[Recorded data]
((

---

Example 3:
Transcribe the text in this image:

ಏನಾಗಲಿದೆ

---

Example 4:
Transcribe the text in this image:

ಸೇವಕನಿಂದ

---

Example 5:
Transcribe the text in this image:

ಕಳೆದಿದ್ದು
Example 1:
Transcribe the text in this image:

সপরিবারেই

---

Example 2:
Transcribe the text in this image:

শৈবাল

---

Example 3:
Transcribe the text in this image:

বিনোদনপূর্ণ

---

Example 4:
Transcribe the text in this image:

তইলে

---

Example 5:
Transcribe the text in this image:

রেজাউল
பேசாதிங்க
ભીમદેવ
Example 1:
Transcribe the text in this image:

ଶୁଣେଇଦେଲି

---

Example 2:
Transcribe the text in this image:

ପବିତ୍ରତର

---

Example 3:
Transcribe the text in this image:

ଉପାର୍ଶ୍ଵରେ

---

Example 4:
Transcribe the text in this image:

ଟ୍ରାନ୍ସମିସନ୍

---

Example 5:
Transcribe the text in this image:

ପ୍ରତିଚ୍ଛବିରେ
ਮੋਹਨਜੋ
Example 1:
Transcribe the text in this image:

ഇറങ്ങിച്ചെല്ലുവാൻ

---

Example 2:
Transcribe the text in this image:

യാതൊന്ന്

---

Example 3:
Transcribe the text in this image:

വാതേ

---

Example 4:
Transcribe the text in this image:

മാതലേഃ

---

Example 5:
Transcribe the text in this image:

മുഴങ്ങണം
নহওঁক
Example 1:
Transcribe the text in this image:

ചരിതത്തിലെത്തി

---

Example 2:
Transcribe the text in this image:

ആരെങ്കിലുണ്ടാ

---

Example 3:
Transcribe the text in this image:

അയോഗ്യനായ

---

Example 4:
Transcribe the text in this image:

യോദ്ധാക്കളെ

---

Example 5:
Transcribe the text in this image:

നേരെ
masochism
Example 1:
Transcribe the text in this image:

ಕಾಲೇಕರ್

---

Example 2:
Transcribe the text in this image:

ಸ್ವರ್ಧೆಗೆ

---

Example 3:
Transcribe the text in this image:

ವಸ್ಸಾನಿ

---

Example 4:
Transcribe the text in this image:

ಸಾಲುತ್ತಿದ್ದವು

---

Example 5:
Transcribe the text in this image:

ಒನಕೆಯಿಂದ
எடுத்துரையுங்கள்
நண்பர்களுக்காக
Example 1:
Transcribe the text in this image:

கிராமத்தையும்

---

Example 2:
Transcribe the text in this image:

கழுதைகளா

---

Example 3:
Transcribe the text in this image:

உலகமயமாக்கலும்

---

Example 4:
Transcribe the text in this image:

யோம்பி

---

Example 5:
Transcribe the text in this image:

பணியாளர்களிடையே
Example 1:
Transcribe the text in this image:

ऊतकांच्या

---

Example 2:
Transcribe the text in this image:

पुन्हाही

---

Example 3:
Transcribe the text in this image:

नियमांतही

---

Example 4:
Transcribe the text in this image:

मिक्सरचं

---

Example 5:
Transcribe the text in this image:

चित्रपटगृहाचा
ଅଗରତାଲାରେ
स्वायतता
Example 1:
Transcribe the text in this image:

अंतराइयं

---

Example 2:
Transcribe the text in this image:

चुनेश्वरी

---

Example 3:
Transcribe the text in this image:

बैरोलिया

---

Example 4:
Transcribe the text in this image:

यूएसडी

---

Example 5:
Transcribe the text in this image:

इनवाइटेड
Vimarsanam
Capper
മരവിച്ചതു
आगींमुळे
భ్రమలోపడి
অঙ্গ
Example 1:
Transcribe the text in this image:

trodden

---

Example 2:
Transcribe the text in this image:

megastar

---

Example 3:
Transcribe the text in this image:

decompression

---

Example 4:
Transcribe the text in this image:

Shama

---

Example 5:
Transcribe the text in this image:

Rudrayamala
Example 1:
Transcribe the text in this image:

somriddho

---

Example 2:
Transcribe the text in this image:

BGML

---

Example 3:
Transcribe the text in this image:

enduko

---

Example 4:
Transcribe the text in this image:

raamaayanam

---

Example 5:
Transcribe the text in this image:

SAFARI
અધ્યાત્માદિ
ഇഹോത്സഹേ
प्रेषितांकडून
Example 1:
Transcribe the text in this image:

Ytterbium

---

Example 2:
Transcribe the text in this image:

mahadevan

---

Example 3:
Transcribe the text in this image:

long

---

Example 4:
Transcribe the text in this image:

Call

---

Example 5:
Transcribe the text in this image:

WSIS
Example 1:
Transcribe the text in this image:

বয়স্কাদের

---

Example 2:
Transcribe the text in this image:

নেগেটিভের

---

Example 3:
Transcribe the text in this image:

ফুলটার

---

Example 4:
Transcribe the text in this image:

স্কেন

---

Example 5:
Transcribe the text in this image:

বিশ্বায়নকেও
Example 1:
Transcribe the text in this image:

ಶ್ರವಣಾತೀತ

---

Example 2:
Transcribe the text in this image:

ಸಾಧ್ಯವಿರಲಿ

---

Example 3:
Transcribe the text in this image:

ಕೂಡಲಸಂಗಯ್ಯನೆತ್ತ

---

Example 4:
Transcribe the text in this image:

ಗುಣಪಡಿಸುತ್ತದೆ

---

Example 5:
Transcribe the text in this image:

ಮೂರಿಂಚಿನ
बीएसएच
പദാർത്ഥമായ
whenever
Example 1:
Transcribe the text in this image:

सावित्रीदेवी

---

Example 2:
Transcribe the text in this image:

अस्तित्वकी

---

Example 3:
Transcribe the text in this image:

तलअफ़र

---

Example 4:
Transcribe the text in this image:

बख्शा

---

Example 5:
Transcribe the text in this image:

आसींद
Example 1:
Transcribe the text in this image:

))

> WHAT YOU HAVE TO DO:
Each line shown above must be repeated exactly.

> COMPLETED TASK:
---

Example 3:
Transcribe the text in this image:

ಏನಾಗಲಿದೆ

---

Example 4:
Transcribe the text in this image:

ಸೇವಕನಿಂದ

---

Example 5:
Transcribe the text in this image:

ಕಳೆದಿದ್ದು
Example 1:
Transcribe the text in this image:

সপরিবারেই

---

Example 2:
Transcribe the text in this image:

শৈবাল

---

Example 3:
Transcribe the text in this image:

বিনোদনপূর্ণ

---

Example 4:
Transcribe the text in this image:

তইলে

---

Example 5:
Transcribe the text in this image:

রেজাউল
பேசாதிங்க
ભીમદેવ
Example 1:
Transcribe the text in this image:

ଶୁଣେଇଦେଲି

---

Example 2:
Transcribe the text in this image:

ପବିତ୍ରତର

---

Example 3:
Transcribe the text in this image:

ଉପାର୍ଶ୍ଵରେ

---

Example 4:
Transcribe the text in this image:

ଟ୍ରାନ୍ସମିସନ୍

---

Example 5:
Transcribe the text in this image:

ପ୍ରତିଚ୍ଛବିରେ
ਮੋਹਨਜੋ
Example 1:
Transcribe the text in this image:

ഇറങ്ങിച്ചെല്ലുവാൻ

---

Example 2:
Transcribe the text in this image:

യാതൊന്ന്

---

Example 3:
Transcribe the text in this image:

വാതേ

---

Example 4:
Transcribe the text in this image:

മാതലേഃ

---

Example 5:
Transcribe the text in this image:

മുഴങ്ങണം
নহওঁক
Example 1:
Transcribe the text in this image:

ചരിതത്തിലെത്തി

---

Example 2:
Transcribe the text in this image:

ആരെങ്കിലുണ്ടാ

---

Example 3:
Transcribe the text in this image:

അയോഗ്യനായ

---

Example 4:
Transcribe the text in this image:

യോദ്ധാക്കളെ

---

Example 5:
Transcribe the text in this image:

നേരെ
masochism
Example 1:
Transcribe the text in this image:

ಕಾಲೇಕರ್

---

Example 2:
Transcribe the text in this image:

ಸ್ವರ್ಧೆಗೆ

---

Example 3:
Transcribe the text in this image:

ವಸ್ಸಾನಿ

---

Example 4:
Transcribe the text in this image:

ಸಾಲುತ್ತಿದ್ದವು

---

Example 5:
Transcribe the text in this image:

ಒನಕೆಯಿಂದ
எடுத்துரையுங்கள்
நண்பர்களுக்காக
Example 1:
Transcribe the text in this image:

கிராமத்தையும்

---

Example 2:
Transcribe the text in this image:

கழுதைகளா

---

Example 3:
Transcribe the text in this image:

உலகமயமாக்கலும்

---

Example 4:
Transcribe the text in this image:

யோம்பி

---

Example 5:
Transcribe the text in this image:

பணியாளர்களிடையே
Example 1:
Transcribe the text in this image:

ऊतकांच्या

---

Example 2:
Transcribe the text in this image:

पुन्हाही

---

Example 3:
Transcribe the text in this image:

नियमांतही

---

Example 4:
Transcribe the text in this image:

मिक्सरचं

---

Example 5:
Transcribe the text in this image:

चित्रपटगृहाचा
ଅଗରତାଲାରେ
स्वायतता
Example 1:
Transcribe the text in this image:

अंतराइयं

---

Example 2:
Transcribe the text in this image:

चुनेश्वरी

---

Example 3:
Transcribe the text in this image:

बैरोलिया

---

Example 4:
Transcribe the text in this image:

यूएसडी

---

Example 5:
Transcribe the text in this image:

इनवाइटेड
Vimarsanam
Capper
മരവിച്ചതു
आगींमुळे
భ్రమలోపడి
অঙ্গ
Example 1:
Transcribe the text in this image:

trodden

---

Example 2:
Transcribe the text in this image:

megastar

---

Example 3:
Transcribe the text in this image:

decompression

---

Example 4:
Transcribe the text in this image:

Shama

---

Example 5:
Transcribe the text in this image:

Rudrayamala
Example 1:
Transcribe the text in this image:

somriddho

---

Example 2:
Transcribe the text in this image:

BGML

---

Example 3:
Transcribe the text in this image:

enduko

---

Example 4:
Transcribe the text in this image:

raamaayanam

---

Example 5:
Transcribe the text in this image:

SAFARI
અધ્યાત્માદિ
ഇഹോത്സഹേ
प्रेषितांकडून
Example 1:
Transcribe the text in this image:

Ytterbium

---

Example 2:
Transcribe the text in this image:

mahadevan

---

Example 3:
Transcribe the text in this image:

long

---

Example 4:
Transcribe the text in this image:

Call

---

Example 5:
Transcribe the text in this image:

WSIS
Example 1:
Transcribe the text in this image:

বয়স্কাদের

---

Example 2:
Transcribe the text in this image:

নেগেটিভের

---

Example 3:
Transcribe the text in this image:

ফুলটার

---

Example 4:
Transcribe the text in this image:

স্কেন

---

Example 5:
Transcribe the text in this image:

বিশ্বায়নকেও
Example 1:
Transcribe the text in this image:

ಶ್ರವಣಾತೀತ

---

Example 2:
Transcribe the text in this image:

ಸಾಧ್ಯವಿರಲಿ

---

Example 3:
Transcribe the text in this image:

ಕೂಡಲಸಂಗಯ್ಯನೆತ್ತ

---

Example 4:
Transcribe the text in this image:

ಗುಣಪಡಿಸುತ್ತದೆ

---

Example 5:
Transcribe the text in this image:

ಮೂರಿಂಚಿನ
बीएसएच
പദാർത്ഥമായ
whenever
Example 1:
Transcribe the text in this image:

सावित्रीदेवी

---

Example 2:
Transcribe the text in this image:

अस्तित्वकी

---

Example 3:
Transcribe the text in this image:

तलअफ़र

---

Example 4:
Transcribe the text in this image:

बख्शा

---

Example 5:
Transcribe the text in this image:

आसींद
Example 1:
Transcribe the text in this image:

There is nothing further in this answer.